--- PASSAGE SHOWN ---

Two weeks ago, I went to the Femme Conference in Baltimore. I am used to being exhausted after conferences like this, tearfully processing on the ride home, exclaiming over some bullshit someone said in some workshop. I spent the month of August traveling, trying to finish projects with all of my belongings in storage, trying to keep my “Don’t shave! No Tweezing! NO LETTING YOUR MOM WAX YOUR WHOLE FACE” pact with my Beardalicious workshop co-facilitator while my mother (jokingly?) threatened to laser my face while I was sleeping. Femme Con, for me, did not feature creative and impeccable makeup (or any makeup). I did not have day-to-night costume changes (or any costume changes). As Jessie Dress and I have discussed: We are not lazy-femme because we are lazy. We are lazy-femme because we work hard. Because we are tired.
This post-Femme Con update could easily be about fashion. About leopard print and spandex and jean vests and artfully arranged brooches. About earrings so heavy you wonder if your ears might tear, about teased up and blown out hair, about boots and heels and showing skin. Instead it’s about feelings, and power, and finding family. In a workshop on the Prison Industrial Complex, the facilitator said something like: individually, we femmes may be curiosities, or freaks, but gathered together, all in one place, we are terrifying. This is what is sticking with me, holding me together, keeping my hairy chin held high, giving me that much extra backbone. The image of hundreds of femmes sneering and stomping and kissing and building and speaking brilliant and true words. The opportunity to finally meet and spend time with Jessie and Moxie and so many others.

--- DATASET SECTION ---

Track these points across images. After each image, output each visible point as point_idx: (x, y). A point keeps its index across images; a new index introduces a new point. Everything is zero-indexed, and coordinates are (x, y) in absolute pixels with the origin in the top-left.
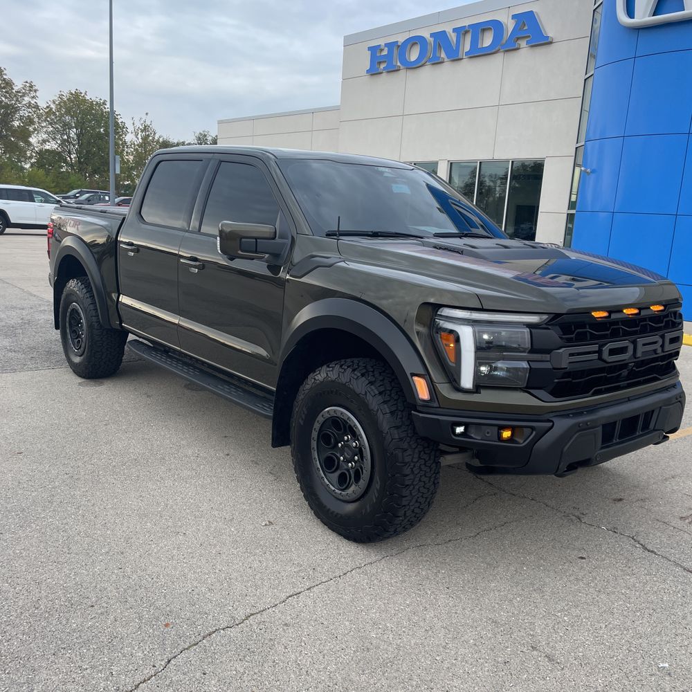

---

PROBLEMS TO WORK ON:
a: Check each statement against the post about the Femme Conference and answer yes or no, quoting the words from the post that decide it. (i) The conference took place in Baltimore. (ii) The writer wore creative makeup at Femme Con. (iii) The writer spent August traveling.
b: In the Femme Conference post, what was the workshop about where the facilitator said femmes gathered together are terrifying?
c: Resume the post about the Femme Conference, picking up after its last sentence.
The lines shown above aren't needed for any of this.

ANSWERS TO EACH TASK:
a:
(i) Yes: "I went to the Femme Conference in Baltimore."
(ii) No: "Femme Con, for me, did not feature creative and impeccable makeup (or any makeup)."
(iii) Yes: "I spent the month of August traveling"

b: It was a workshop on the Prison Industrial Complex.

c:
This may be really corny but, in that first picture, when Jessie picked me up, I was struck with the most overwhelming feeling of joy and love. I wanted to laugh and cry at the same time and I think I did both, a little. I felt like I was flying, like I was being lifted up not just literally but in every sense. I cannot express enough times or in enough words how grateful I am, for that weekend, for these femmes in my life, and for the presence of femmes in the universe, this whole terrifying pack of us. Thank you, thank you, thank you.
jb.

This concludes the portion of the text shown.